Representing Today's Visionaries with Tomorrow's Ideas

Matt Beane

Matt Beane is an Assistant Professor in the Technology Management Program at the University of California, Santa Barbara and a Research Affiliate with MIT’s Institute for the Digital Economy. A leading expert on work involving robots, Matt’s field research focuses on the ways in which AI and intelligent machines are changing work and the broader implications of these technologies for workers, managers and organizations.
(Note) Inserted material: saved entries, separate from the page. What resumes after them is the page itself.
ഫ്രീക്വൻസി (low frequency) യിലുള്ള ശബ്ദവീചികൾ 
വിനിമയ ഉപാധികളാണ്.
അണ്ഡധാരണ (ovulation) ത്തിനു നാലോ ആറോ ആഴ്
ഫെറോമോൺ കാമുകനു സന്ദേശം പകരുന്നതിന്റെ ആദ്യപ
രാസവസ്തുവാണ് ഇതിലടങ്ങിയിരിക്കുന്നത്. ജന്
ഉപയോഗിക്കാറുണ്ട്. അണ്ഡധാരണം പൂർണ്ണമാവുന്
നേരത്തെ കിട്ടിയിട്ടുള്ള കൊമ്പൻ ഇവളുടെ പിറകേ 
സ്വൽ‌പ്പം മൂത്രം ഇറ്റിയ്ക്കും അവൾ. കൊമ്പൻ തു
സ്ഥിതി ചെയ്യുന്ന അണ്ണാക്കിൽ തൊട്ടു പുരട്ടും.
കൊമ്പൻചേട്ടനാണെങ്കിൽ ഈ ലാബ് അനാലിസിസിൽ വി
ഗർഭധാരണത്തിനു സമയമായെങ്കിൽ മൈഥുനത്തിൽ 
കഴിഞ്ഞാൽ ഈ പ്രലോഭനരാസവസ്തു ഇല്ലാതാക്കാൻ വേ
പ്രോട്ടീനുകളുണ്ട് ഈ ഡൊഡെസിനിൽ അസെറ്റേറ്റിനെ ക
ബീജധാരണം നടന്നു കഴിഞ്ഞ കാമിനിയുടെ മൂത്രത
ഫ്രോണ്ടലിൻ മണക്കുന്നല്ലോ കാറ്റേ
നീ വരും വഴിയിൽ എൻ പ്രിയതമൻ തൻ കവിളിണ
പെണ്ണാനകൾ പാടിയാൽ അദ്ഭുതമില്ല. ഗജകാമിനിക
Matt’s research has appeared in top management journals such as ASQ. He has spoken at TED, was selected in 2012 as a Human Robot Interaction Pioneer, and is a regular contributor to popular outlets such as Wired, MIT’s Technology Review, TechCrunch, Forbes and Robohub. He also took a two-year hiatus from his doctoral studies to help found and fund Humatics, a MIT-connected, full-stack IoT startup.

Matt’s work brings him side by side with doctors, residents, and others on the cutting edge of robotics. His talks draw on many hundreds of hours — sometimes years — watching, interviewing and collaborating  with these people as they pioneer new approaches needed to integrate robotics and AI into critical work tasks. This deep field research expertise provides the unique option for clients to engage in a “walk and talk:” an intensive, boots-on-the-ground study of how a client’s organization is actually handling intelligent machines, followed by a customized talk that makes insightful, surprising links between broad trends and the daily realities in a client’s organization.

Matt graduated from Bowdoin College with a degree in Philosophy and received his Ph.D. from the MIT Sloan School of Management.

Learning to Work with Intelligent Machines.

Matt explores the present and future of learning to do your job in a world filling with robots and AI, outlining new pitfalls and opportunities for organizations, managers and workers.

I have all this AI, Now Where’s My Productivity?

Matt shows that the way we are redesigning work to take advantage of AI is the reason we’re not yet seeing massive related gains – and how some organizations, managers and workers are finding the way forward.